- Information supplied -
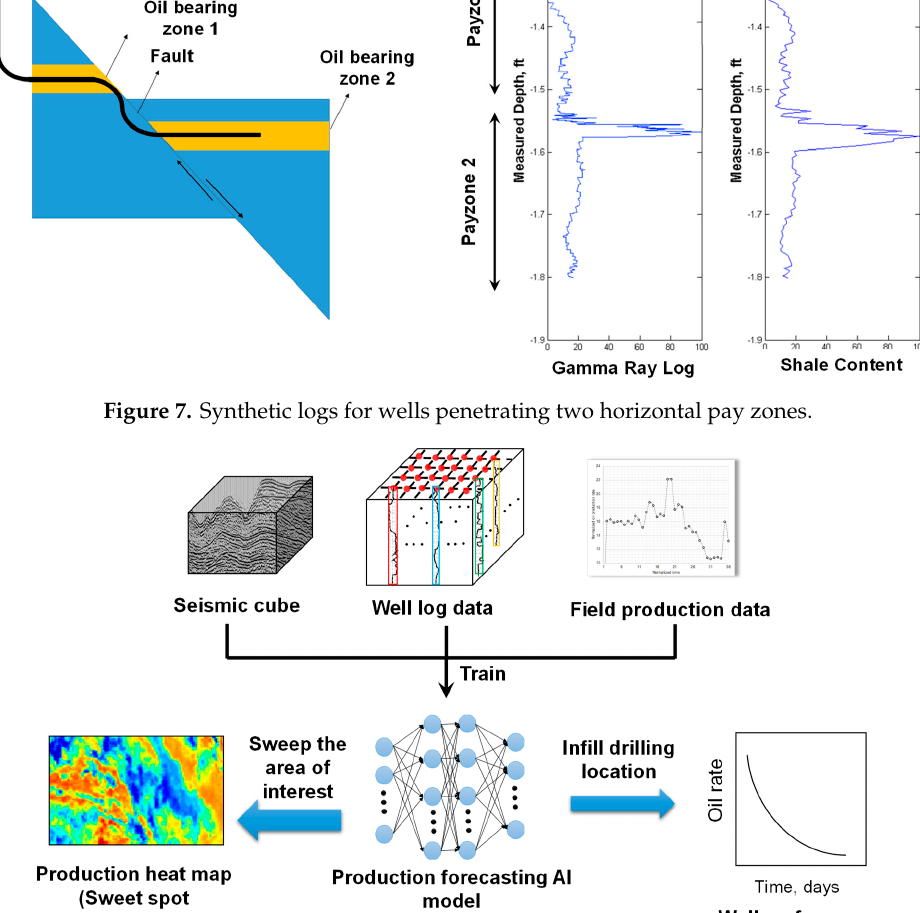
Figure 7. Synthetic logs for wells penetrating two horizontal pay zones.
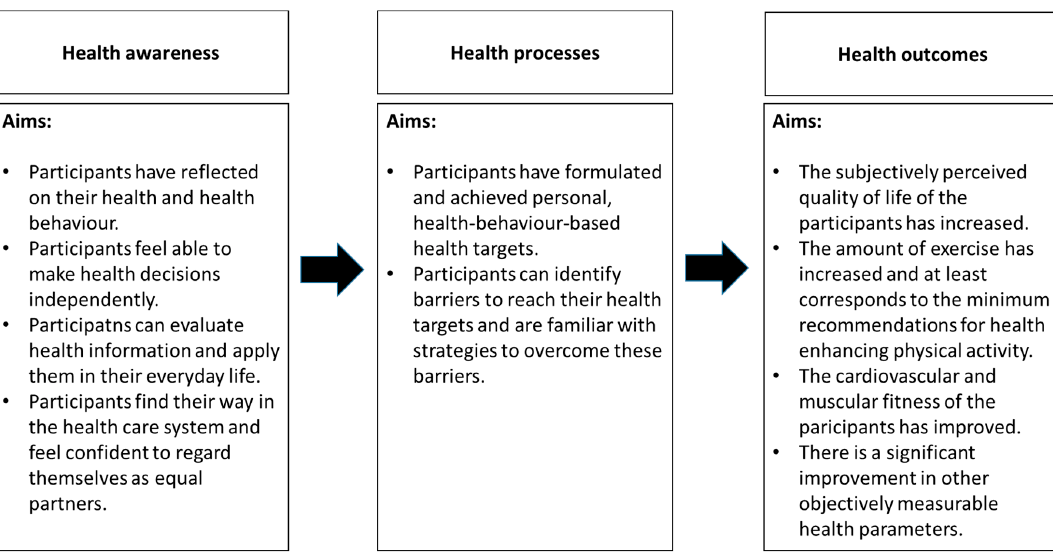
Figure 1. Health aims in different dimensions.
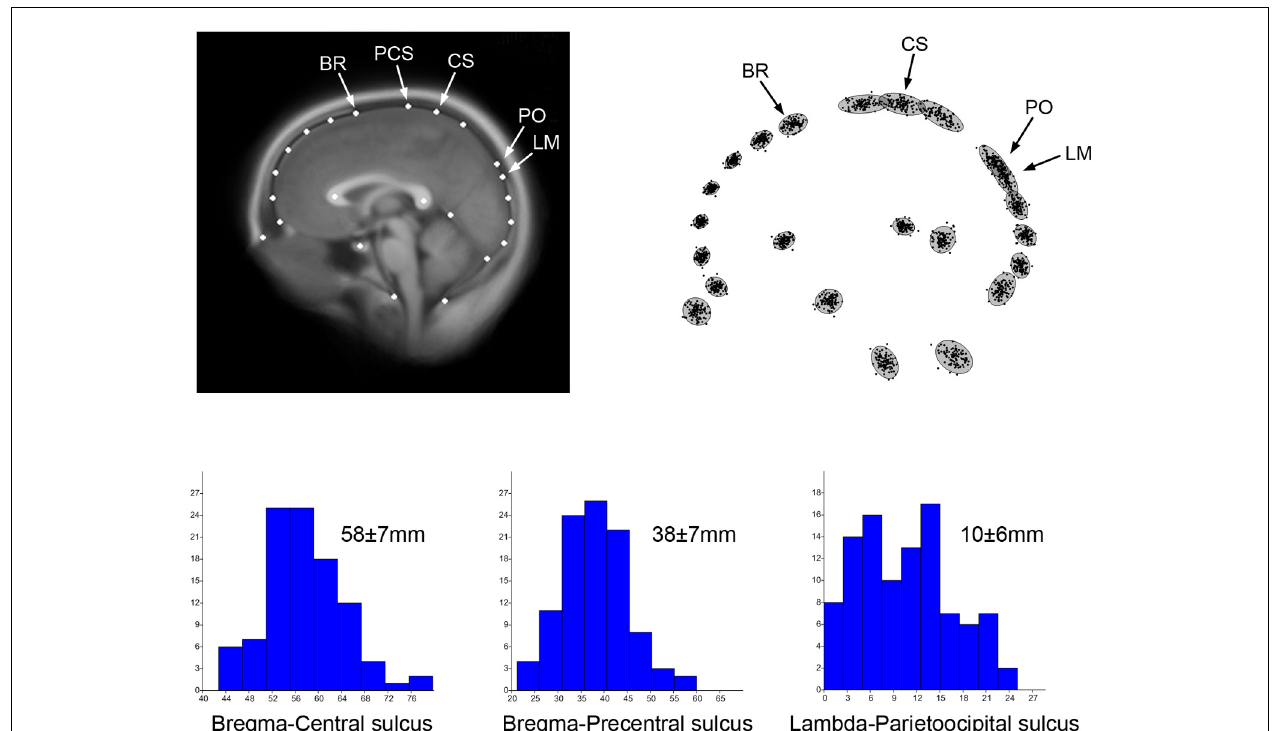
residuals after normalization of the form differences.The histograms show the distribution of the absolute distances between brain and cranial landmarks, with average and standard deviation.The distance bregma-central sulcus represents the distance between frontal bone and frontal lobe.The distance bregma-precental sulcus represents the part of prefrontal lobe covered by parietal bone.The distance lambda-parietooccipital sulcus represents the distance between occipital lobes and occipital bone.These spatial relationships between brain and braincase are of special interest for both paleoneurology and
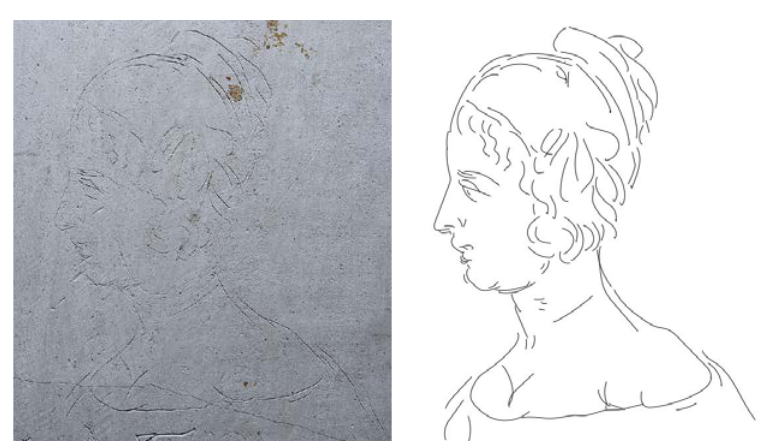
Figure 6 – The graffito of the head of a lady (photograph and tracing). Photo by Manuele Marraccini; tracing by Manuele Marraccini, Maria Chiara Moro and Sebastian De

- Exercise prompt -
Leaving every picture aside, repeat the listing exactly.

- Your response -
Figure 7. Synthetic logs for wells penetrating two horizontal pay zones.
Figure 1. Health aims in different dimensions.
residuals after normalization of the form differences.The histograms show the distribution of the absolute distances between brain and cranial landmarks, with average and standard deviation.The distance bregma-central sulcus represents the distance between frontal bone and frontal lobe.The distance bregma-precental sulcus represents the part of prefrontal lobe covered by parietal bone.The distance lambda-parietooccipital sulcus represents the distance between occipital lobes and occipital bone.These spatial relationships between brain and braincase are of special interest for both paleoneurology and
Figure 6 – The graffito of the head of a lady (photograph and tracing). Photo by Manuele Marraccini; tracing by Manuele Marraccini, Maria Chiara Moro and Sebastian De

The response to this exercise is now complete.